Was it necessary to put the deceased on the medication before the results of a lab examination demanded, and was the dosage appropriate?
Was there adequate monitoring of the response of the patient to the treatment after putting her on the drug? Why could the doctor not be reached when crisis set in?
Why was it difficult to make a referral to the Effia Nkwanta Hospital? Was the bleeding and vomiting after taking the medication not adequate sign that something was amiss and therefore required immediate attention?
Answers to these questions and others, which the General Medical Council may pose, would present a clearer picture of what really happened and the dangers patients face while seeking treatment and attention.
While not oblivious to the many challenges doctors face in the discharge of their duties, it is also a fact that there are instances of negligence in our local medical facilities across the country.
Several patients have stories to tell about what they have suffered at the hands of apathetic medics and paramedics even when their situations were dire, requiring immediate attention.
Patients who ask questions stand the risk of being abandoned or even turned away at the hands of bad medical personnel.
This is by means a representation of the overall picture in our hospitals.
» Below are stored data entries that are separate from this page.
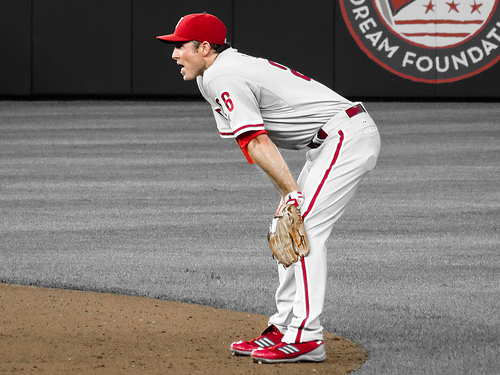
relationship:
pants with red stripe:
[266, 101, 383, 345] [315, 135, 343, 205]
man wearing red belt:
[154, 9, 383, 363] [342, 106, 364, 117]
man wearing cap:
[154, 9, 383, 363] [155, 11, 229, 48]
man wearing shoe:
[154, 9, 383, 363] [225, 323, 283, 354]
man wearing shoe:
[154, 9, 383, 363] [249, 336, 322, 366]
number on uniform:
[221, 90, 237, 111] [189, 47, 383, 343]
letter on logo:
[398, 49, 416, 69] [333, 0, 499, 83]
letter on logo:
[414, 53, 434, 71] [333, 0, 499, 83]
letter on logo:
[435, 56, 449, 72] [333, 0, 499, 83]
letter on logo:
[464, 44, 485, 64] [333, 0, 499, 83]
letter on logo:
[376, 39, 397, 59] [333, 0, 499, 83]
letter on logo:
[365, 26, 383, 48] [333, 0, 499, 83]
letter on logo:
[357, 16, 377, 31] [333, 0, 499, 83]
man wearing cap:
[154, 9, 384, 359] [155, 11, 229, 48]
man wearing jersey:
[154, 9, 384, 359] [193, 44, 358, 151]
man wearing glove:
[154, 9, 384, 359] [266, 190, 310, 267]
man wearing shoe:
[154, 9, 384, 359] [250, 333, 329, 365]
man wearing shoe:
[154, 9, 384, 359] [229, 325, 285, 357]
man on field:
[154, 9, 384, 359] [2, 98, 498, 372]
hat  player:
[211, 114, 245, 137] [142, 60, 446, 366]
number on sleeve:
[216, 90, 236, 111] [192, 101, 270, 151]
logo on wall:
[353, 60, 495, 94] [7, 99, 494, 205]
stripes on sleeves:
[206, 122, 266, 142] [205, 123, 265, 154]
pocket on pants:
[351, 113, 377, 141] [250, 110, 425, 350]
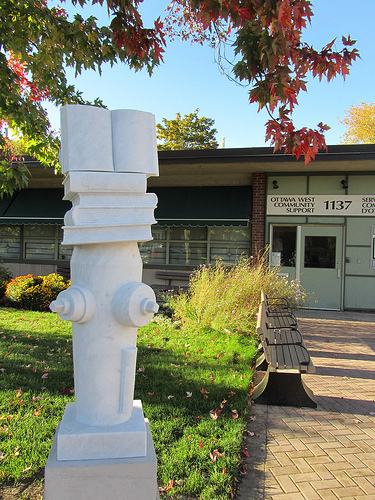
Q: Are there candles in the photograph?
A: No, there are no candles.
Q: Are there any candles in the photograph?
A: No, there are no candles.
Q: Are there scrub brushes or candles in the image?
A: No, there are no candles or scrub brushes.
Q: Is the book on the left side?
A: Yes, the book is on the left of the image.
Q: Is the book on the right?
A: No, the book is on the left of the image.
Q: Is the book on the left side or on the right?
A: The book is on the left of the image.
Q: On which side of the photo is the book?
A: The book is on the left of the image.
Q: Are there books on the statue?
A: Yes, there is a book on the statue.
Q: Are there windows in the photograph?
A: Yes, there are windows.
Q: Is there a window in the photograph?
A: Yes, there are windows.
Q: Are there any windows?
A: Yes, there are windows.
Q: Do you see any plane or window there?
A: Yes, there are windows.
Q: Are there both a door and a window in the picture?
A: Yes, there are both a window and a door.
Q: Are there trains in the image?
A: No, there are no trains.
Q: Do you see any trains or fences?
A: No, there are no trains or fences.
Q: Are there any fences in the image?
A: No, there are no fences.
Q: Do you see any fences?
A: No, there are no fences.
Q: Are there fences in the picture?
A: No, there are no fences.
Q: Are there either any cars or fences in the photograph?
A: No, there are no fences or cars.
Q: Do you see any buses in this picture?
A: No, there are no buses.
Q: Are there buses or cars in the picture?
A: No, there are no buses or cars.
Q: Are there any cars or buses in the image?
A: No, there are no buses or cars.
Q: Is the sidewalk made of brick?
A: Yes, the sidewalk is made of brick.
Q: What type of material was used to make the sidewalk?
A: The sidewalk is made of brick.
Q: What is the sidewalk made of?
A: The sidewalk is made of brick.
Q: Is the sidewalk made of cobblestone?
A: No, the sidewalk is made of brick.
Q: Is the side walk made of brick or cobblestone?
A: The side walk is made of brick.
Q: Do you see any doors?
A: Yes, there is a door.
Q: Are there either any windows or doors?
A: Yes, there is a door.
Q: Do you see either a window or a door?
A: Yes, there is a door.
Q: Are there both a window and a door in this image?
A: Yes, there are both a door and a window.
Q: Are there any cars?
A: No, there are no cars.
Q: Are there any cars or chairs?
A: No, there are no cars or chairs.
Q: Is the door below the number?
A: Yes, the door is below the number.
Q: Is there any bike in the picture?
A: No, there are no bikes.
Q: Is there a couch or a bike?
A: No, there are no bikes or couches.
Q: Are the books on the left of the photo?
A: Yes, the books are on the left of the image.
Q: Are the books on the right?
A: No, the books are on the left of the image.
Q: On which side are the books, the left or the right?
A: The books are on the left of the image.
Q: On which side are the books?
A: The books are on the left of the image.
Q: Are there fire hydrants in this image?
A: Yes, there is a fire hydrant.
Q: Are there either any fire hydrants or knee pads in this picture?
A: Yes, there is a fire hydrant.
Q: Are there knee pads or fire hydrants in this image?
A: Yes, there is a fire hydrant.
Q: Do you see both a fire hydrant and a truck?
A: No, there is a fire hydrant but no trucks.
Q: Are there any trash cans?
A: No, there are no trash cans.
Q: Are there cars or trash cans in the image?
A: No, there are no trash cans or cars.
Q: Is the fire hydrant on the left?
A: Yes, the fire hydrant is on the left of the image.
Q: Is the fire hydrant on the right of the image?
A: No, the fire hydrant is on the left of the image.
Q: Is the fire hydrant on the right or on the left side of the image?
A: The fire hydrant is on the left of the image.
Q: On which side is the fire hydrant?
A: The fire hydrant is on the left of the image.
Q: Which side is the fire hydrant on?
A: The fire hydrant is on the left of the image.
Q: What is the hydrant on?
A: The hydrant is on the statue.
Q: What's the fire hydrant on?
A: The hydrant is on the statue.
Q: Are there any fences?
A: No, there are no fences.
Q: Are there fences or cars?
A: No, there are no fences or cars.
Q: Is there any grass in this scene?
A: Yes, there is grass.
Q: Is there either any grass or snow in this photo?
A: Yes, there is grass.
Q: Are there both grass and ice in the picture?
A: No, there is grass but no ice.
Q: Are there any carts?
A: No, there are no carts.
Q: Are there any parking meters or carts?
A: No, there are no carts or parking meters.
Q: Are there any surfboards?
A: No, there are no surfboards.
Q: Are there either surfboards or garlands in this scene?
A: No, there are no surfboards or garlands.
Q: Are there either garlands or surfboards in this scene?
A: No, there are no surfboards or garlands.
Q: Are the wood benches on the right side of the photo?
A: Yes, the benches are on the right of the image.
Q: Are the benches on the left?
A: No, the benches are on the right of the image.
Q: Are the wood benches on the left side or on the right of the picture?
A: The benches are on the right of the image.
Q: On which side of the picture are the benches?
A: The benches are on the right of the image.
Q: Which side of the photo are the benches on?
A: The benches are on the right of the image.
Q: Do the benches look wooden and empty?
A: Yes, the benches are wooden and empty.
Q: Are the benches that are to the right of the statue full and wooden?
A: No, the benches are wooden but empty.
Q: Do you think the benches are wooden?
A: Yes, the benches are wooden.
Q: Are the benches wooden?
A: Yes, the benches are wooden.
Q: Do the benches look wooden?
A: Yes, the benches are wooden.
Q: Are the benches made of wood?
A: Yes, the benches are made of wood.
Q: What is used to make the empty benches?
A: The benches are made of wood.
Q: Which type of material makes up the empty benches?
A: The benches are made of wood.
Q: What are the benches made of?
A: The benches are made of wood.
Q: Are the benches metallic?
A: No, the benches are wooden.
When the deceased was bleeding and vomiting, her husband could not have asked questions regarding the appropriateness or even the dosage of the drugs she was put on.
When he turned up to deliver some food to the woman before her death, a nurse told him that she had been given a bottle of coke and that she was alright, apathetic reflection of the reality.
The doctor could not be reached and there was no ambulance available to convey her to the referral hospital as demanded.
We have even gathered that such a transfer should have been preceded by some paperwork even as the pregnant woman was at the point of death.
If the husband of the deceased is crying out over what for him is negligence at the hands of the medical delivery staff and the system itself, we associate ourselves with him.
This is but a microcosm of the challenges in our infirmaries and unless we sit up and ensure a radical overhaul of things, the kind of challenges suffered by the deceased would recur. Must we turn our attention away from such challenges and pretend all is well with our medical delivery system?
Thankfully, a General Medical Council exists to manage such acts of medical recklessness on the part of some doctors. It is our hope therefore that this matter would be given a thorough interrogation with a view to stopping further recurrences.
As for the deceased she is gone, an irreversible act. What she suffered should serve as an important wake-up call on all of us.
We should show interest in the progress or otherwise of patients even when they are in the care of doctors by posing relevant questions and relaying observations in a manner which would not infuriate the medical professionals.
As we await the decision of the Ghana Medical Council, we join the bereaved Takoradi Polytechnic lecturer, the widower, on the avoidable death of his spouse.